**TASK DIRECTIONS:**
Copy the material word for word, beginning with its first line and continuing through the line that contains "två helt olika saker. Den lät lovande med", including both of those lines.

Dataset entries

+ + +

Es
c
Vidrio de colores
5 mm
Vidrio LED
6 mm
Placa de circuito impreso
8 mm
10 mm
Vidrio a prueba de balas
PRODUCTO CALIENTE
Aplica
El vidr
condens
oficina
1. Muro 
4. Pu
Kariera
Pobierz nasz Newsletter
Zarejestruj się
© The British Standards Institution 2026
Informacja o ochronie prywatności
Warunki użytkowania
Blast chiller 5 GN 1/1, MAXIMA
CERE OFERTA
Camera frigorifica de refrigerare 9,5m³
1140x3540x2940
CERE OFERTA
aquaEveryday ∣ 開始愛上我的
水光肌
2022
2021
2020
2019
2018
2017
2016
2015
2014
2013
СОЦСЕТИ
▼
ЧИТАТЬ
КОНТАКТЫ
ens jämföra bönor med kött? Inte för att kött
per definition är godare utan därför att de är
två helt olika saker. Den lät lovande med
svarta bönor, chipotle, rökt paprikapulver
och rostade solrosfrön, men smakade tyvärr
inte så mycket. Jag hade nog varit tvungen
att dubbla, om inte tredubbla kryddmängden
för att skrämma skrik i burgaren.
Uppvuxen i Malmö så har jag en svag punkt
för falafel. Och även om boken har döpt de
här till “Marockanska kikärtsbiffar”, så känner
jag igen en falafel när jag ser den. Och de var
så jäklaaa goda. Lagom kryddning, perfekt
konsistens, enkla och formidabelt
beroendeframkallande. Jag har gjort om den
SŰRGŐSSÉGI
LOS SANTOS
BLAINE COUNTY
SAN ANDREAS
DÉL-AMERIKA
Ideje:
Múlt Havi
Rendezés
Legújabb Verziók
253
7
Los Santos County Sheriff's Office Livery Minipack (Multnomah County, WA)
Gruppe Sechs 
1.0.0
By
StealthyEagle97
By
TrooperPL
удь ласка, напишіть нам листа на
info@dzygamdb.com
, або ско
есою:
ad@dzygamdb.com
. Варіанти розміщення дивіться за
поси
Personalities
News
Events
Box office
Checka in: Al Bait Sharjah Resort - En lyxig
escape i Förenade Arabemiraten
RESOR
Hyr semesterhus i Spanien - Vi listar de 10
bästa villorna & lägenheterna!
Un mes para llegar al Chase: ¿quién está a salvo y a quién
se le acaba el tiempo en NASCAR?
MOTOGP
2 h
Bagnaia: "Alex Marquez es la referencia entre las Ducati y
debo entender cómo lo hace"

+ + +

**EXPECTED ANSWER:**
Es
c
Vidrio de colores
5 mm
Vidrio LED
6 mm
Placa de circuito impreso
8 mm
10 mm
Vidrio a prueba de balas
PRODUCTO CALIENTE
Aplica
El vidr
condens
oficina
1. Muro 
4. Pu
Kariera
Pobierz nasz Newsletter
Zarejestruj się
© The British Standards Institution 2026
Informacja o ochronie prywatności
Warunki użytkowania
Blast chiller 5 GN 1/1, MAXIMA
CERE OFERTA
Camera frigorifica de refrigerare 9,5m³
1140x3540x2940
CERE OFERTA
aquaEveryday ∣ 開始愛上我的
水光肌
2022
2021
2020
2019
2018
2017
2016
2015
2014
2013
СОЦСЕТИ
▼
ЧИТАТЬ
КОНТАКТЫ
ens jämföra bönor med kött? Inte för att kött
per definition är godare utan därför att de är
två helt olika saker. Den lät lovande med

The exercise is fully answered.